Two nabbed over elephant tasks File image: Elephants

Leonard Ncube, Victoria Falls Reporter
A CIVIL Aviation Authority of Zimbabwe (CAAZ) engineer and a villager from Lupinyu outside Victoria Falls have been arrested after being found in possession of two elephant tusks.

Homes Ngwenya (32) who resides at house number 2226 Mucheke in Masvingo where he is stationed at the CAAZ offices and Cephas Moyo (36) of Chidobe 4 under Chief Mvuthu appeared before Victoria resident magistrate Ms Lindiwe Maphosa charged with acquiring or transferring raw ivory without a permit.

The two accused persons who are being represented by Mr Thulani Nkala of Dube, Nkala and Company pleaded not guilty to the charge.They were remanded in custody to December 24 for judgment.

In defence, Ngwenya and Moyo claimed they were being wrongfully implicated.

Ngwenya said he received a call from a man identified as Ncube who wanted to sell him ivory and he drove from Masvingo to meet him in Victoria Falls.

Ngwenya said police pounced on him when he was talking to Ncube outside a car on the roadside near the airport.He claimed that he had never met his co-accused Moyo who was in the company of Ncube on the night of arrest.

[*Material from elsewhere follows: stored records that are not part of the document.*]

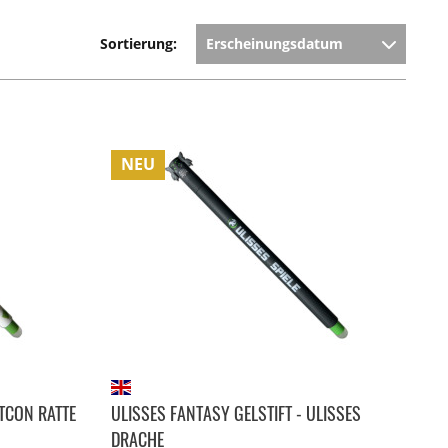
Sortierung:
NEU
ATCON RATTE
ULISSES FANTASY GELSTIFT - ULISSES
DRACHE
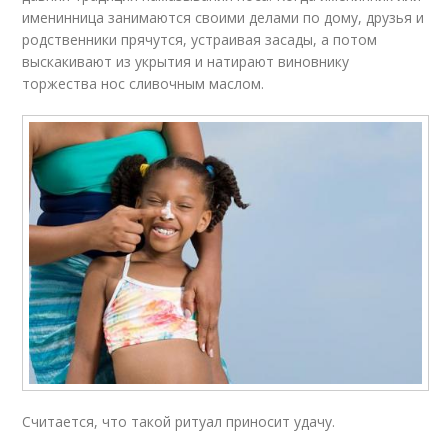
именинница занимаются своими делами по дому, друзья и
родственники прячутся, устраивая засады, а потом
выскакивают из укрытия и натирают виновнику
торжества нос сливочным маслом.
Считается, что такой ритуал приносит удачу.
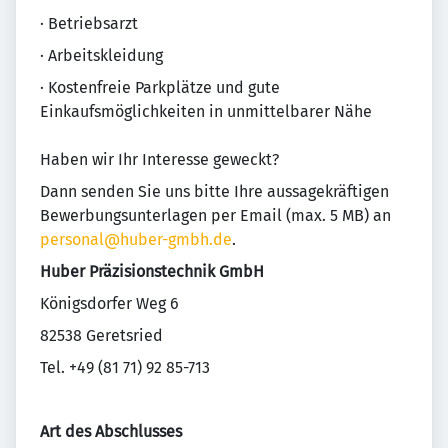
· Betriebsarzt
· Arbeitskleidung
· Kostenfreie Parkplätze und gute
Einkaufsmöglichkeiten in unmittelbarer Nähe
Haben wir Ihr Interesse geweckt?
Dann senden Sie uns bitte Ihre aussagekräftigen
Bewerbungsunterlagen per Email (max. 5 MB) an
personal@huber-gmbh.de
.
Huber Präzisionstechnik GmbH
Königsdorfer Weg 6
82538 Geretsried
Tel. +49 (81 71) 92 85-713
Art des Abschlusses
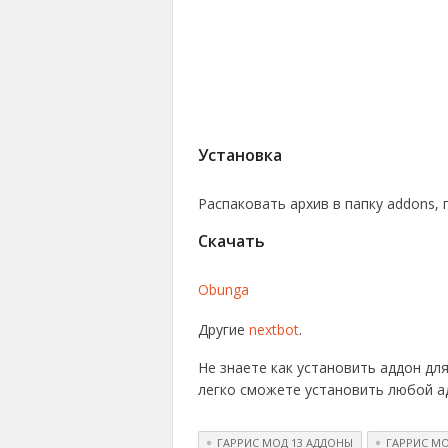
Установка
Распаковать архив в папку addons,
Скачать
Obunga
Другие
nextbot
.
Не знаете как установить аддон для
легко сможете установить любой ад
ГАРРИС МОД 13 АДДОНЫ
ГАРРИС М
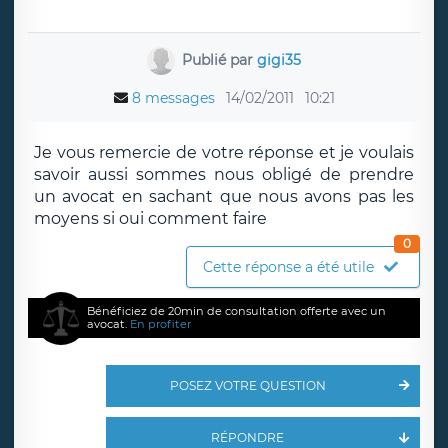
Publié par
gigi35
8 messages
14/02/2011
10:21
Je vous remercie de votre réponse et je voulais
savoir aussi sommes nous obligé de prendre
un avocat en sachant que nous avons pas les
moyens si oui comment faire
0
Cette réponse a été utile
Bénéficiez de 20min de consultation offerte avec un
avocat.
En profiter
POSEZ VOTRE QUESTION
RÉPONDRE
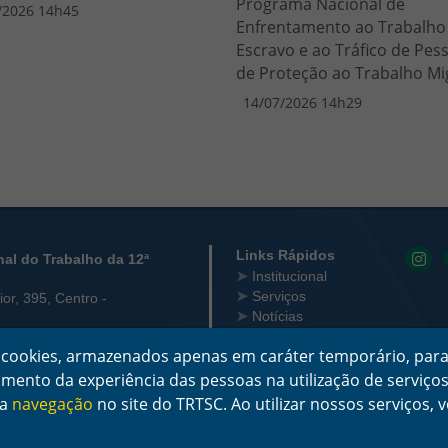
Programa Nacional de
/2026 14h45
Enfrentamento ao Trabalho
Escravo e ao Tráfico de Pes
de Proteção ao Trabalho Mi
14/07/2026 14h29
 Contato
Links Rápidos
nal do Trabalho da 12ª
Institucional
Serviços
or, 395, Centro -
Notícias
Jurisprudência
za cookies, armazenados apenas em caráter temporário, para
5/0001-23
Transparência
Legislação
çoamento da experiência das pessoas na utilização de serviç
ncionamento:
Ouvidoria
ra
navegação
no site do TRTSC. Ao utilizar nossos serviços
ta-feira das 12 às 18
Contato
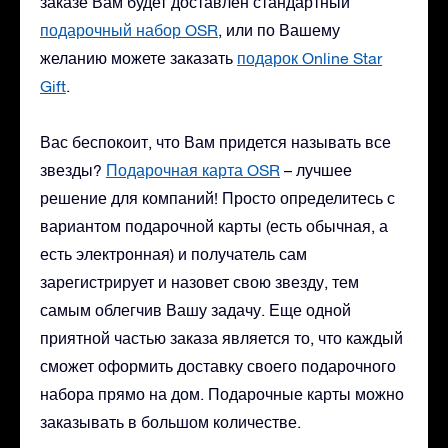
заказе Вам будет доставлен стандартный
подарочный набор OSR
, или по Вашему
желанию можете заказать
подарок Online Star
Gift
.
Вас беспокоит, что Вам придется называть все
звезды?
Подарочная карта OSR
– лучшее
решение для компаний! Просто определитесь с
вариантом подарочной карты (есть обычная, а
есть электронная) и получатель сам
зарегистрирует и назовет свою звезду, тем
самым облегчив Вашу задачу. Еще одной
приятной частью заказа является то, что каждый
сможет оформить доставку своего подарочного
набора прямо на дом. Подарочные карты можно
заказывать в большом количестве.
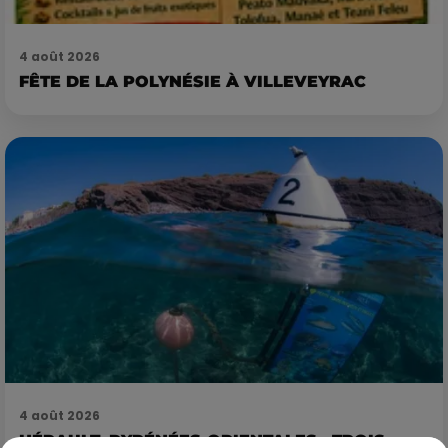
4 août 2026
FÊTE DE LA POLYNÉSIE À VILLEVEYRAC
4 août 2026
HÉRAULT, PYRÉNÉES-ORIENTALES : TROIS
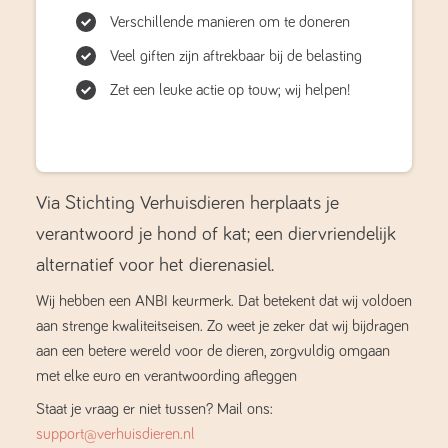
Verschillende manieren om te doneren
Veel giften zijn aftrekbaar bij de belasting
Zet een leuke actie op touw; wij helpen!
Via Stichting Verhuisdieren herplaats je
verantwoord je hond of kat; een diervriendelijk
alternatief voor het dierenasiel.
Wij hebben een ANBI keurmerk. Dat betekent dat wij voldoen
aan strenge kwaliteitseisen. Zo weet je zeker dat wij bijdragen
aan een betere wereld voor de dieren, zorgvuldig omgaan
met elke euro en verantwoording afleggen
Staat je vraag er niet tussen? Mail ons:
support@verhuisdieren.nl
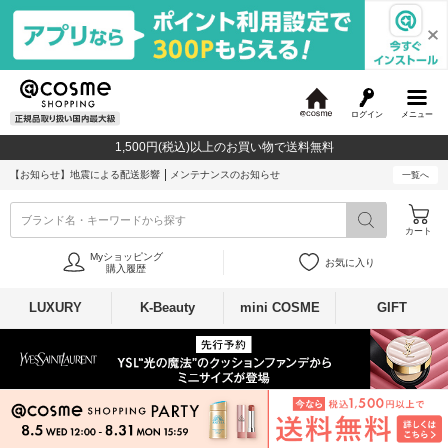
ログイン
メニュー
@
c
1,500円(税込)以上のお買い物で送料無料
o
s
【お知らせ】
地震による配送影響
メンテナンスのお知らせ
一覧へ
m
e
ブランド名・キーワードから探す
カート
Myショッピング
お気に入り
購入履歴
LUXURY
K-Beauty
mini COSME
GIFT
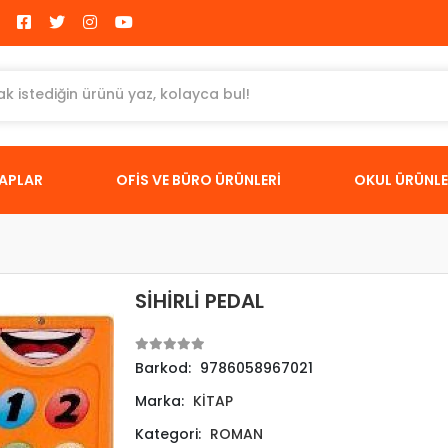
TAPLAR
OFİS VE BÜRO ÜRÜNLERİ
OKUL ÜRÜNLE
SİHİRLİ PEDAL
Barkod:
9786058967021
Marka:
KİTAP
Kategori:
ROMAN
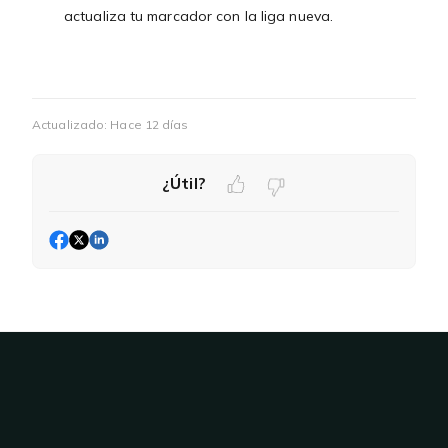
actualiza tu marcador con la liga nueva.
Actualizado:
Hace 12 días
¿Útil?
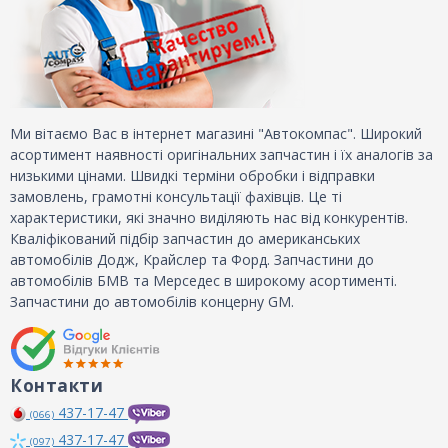
Ми вітаємо Вас в інтернет магазині "Автокомпас". Широкий
асортимент наявності оригінальних запчастин і їх аналогів за
низькими цінами. Швидкі терміни обробки і відправки
замовлень, грамотні консультації фахівців. Це ті
характеристики, які значно виділяють нас від конкурентів.
Кваліфікований підбір запчастин до американських
автомобілів Додж, Крайслер та Форд. Запчастини до
автомобілів БМВ та Мерседес в широкому асортименті.
Запчастини до автомобілів концерну GM.
Контакти
437-17-47
(066)
437-17-47
(097)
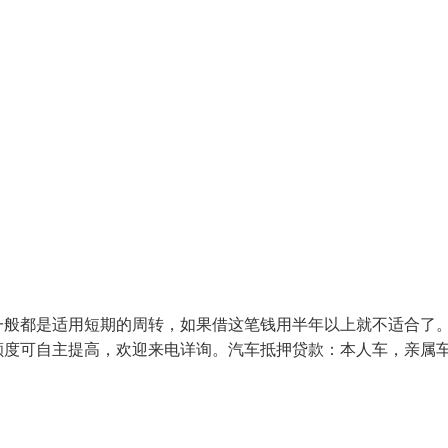
一般都是适用短期的周转，如果借这笔钱用半年以上就不适合了
额度可自主提高，欢迎来电详询。汽车抵押贷款：本人车，亲属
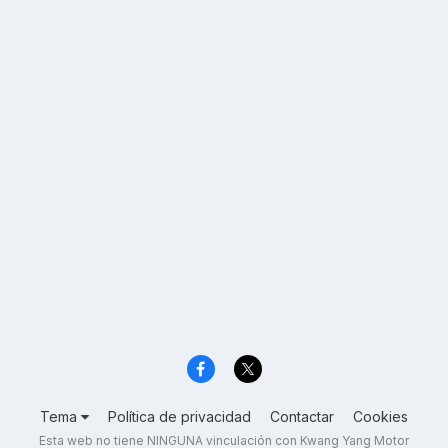
Tema
Política de privacidad
Contactar
Cookies
Esta web no tiene NINGUNA vinculación con Kwang Yang Motor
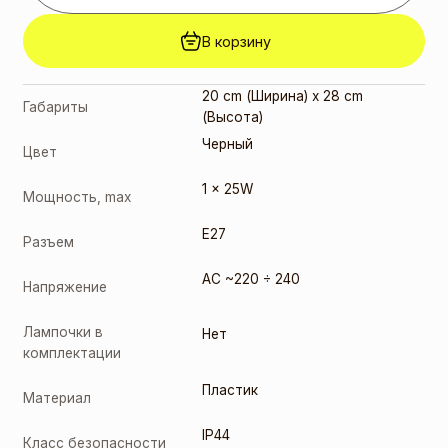
(199166)
4,00
€
В корзину
E27 G45
9W 3000K
(217167)
20 cm (Ширина) x 28 cm
Габариты
2,00
€
(Высота)
E27 G45
Черный
9W 4000K
Цвет
(217150)
1 x 25W
Мощность, max
2,00
€
E27
Разъем
AC ~220 ÷ 240
Напряжение
Лампочки в
Нет
комплектации
Пластик
Материал
IP44
Класс безопасности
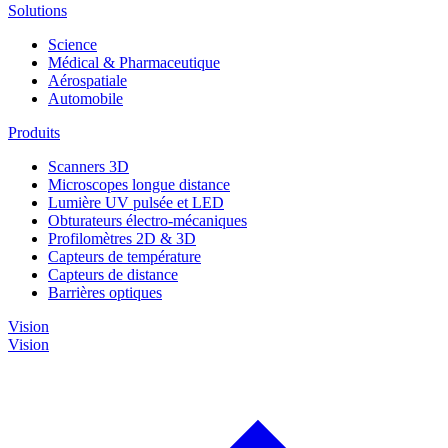
Solutions
Science
Médical & Pharmaceutique
Aérospatiale
Automobile
Produits
Scanners 3D
Microscopes longue distance
Lumière UV pulsée et LED
Obturateurs électro-mécaniques
Profilomètres 2D & 3D
Capteurs de température
Capteurs de distance
Barrières optiques
Vision
Vision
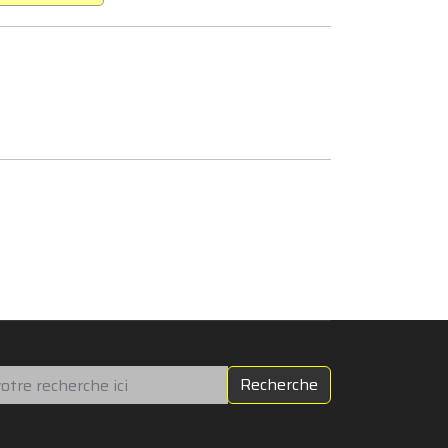
chercher
Recherche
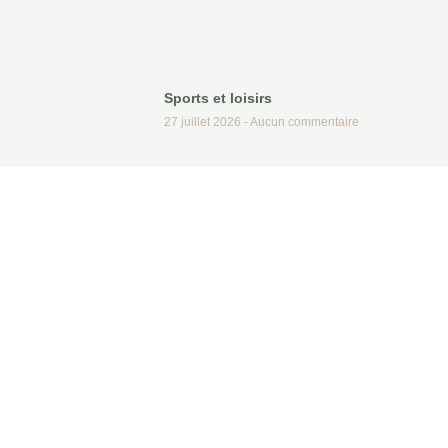
Sports et loisirs
27 juillet 2026
Aucun commentaire
Analyse de l’étang
16 juillet 2026
Aucun commentaire
Le coup de coeur des correspondants
16 juillet 2026
Aucun commentaire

Moyo told the court that police pounced on him and assaulted him and he fled from the scene thinking that they wanted to kidnap him.Prosecuting, Mrs Sithabile Daka-Mungombe said the two accused were cornered by an anti-poaching team comprising police and rangers from Zimbabwe Parks and Wildlife Management Authority while attempting to sell the two tusks near the Victoria Falls International Airport.

“On November 13, 2018 around 8PM detectives received information that the two were in possession of raw ivory near the Victoria Falls Airport. The detectives and rangers proceeded to the place and laid ambush near the airport turn,” said the prosecutor.

She said two members of the anti-poaching team waited by the road side and pretended to be buyers while the others stood guard in the cover of darkness.

Ngwenya and Moyo allegedly arrived at the scene driving a vehicle and met the anti-poaching team.

The tusks were in a sack on a seat.After being shown the tusks, detectives then identified themselves as police officers and demanded to see a permit authorising the duo to deal in ivory. Ngwenya and Moyo were arrested after they failed to produce the required documents.

The ivory weighed a combined 9kg and valued at $2 227. — @ncubeleon.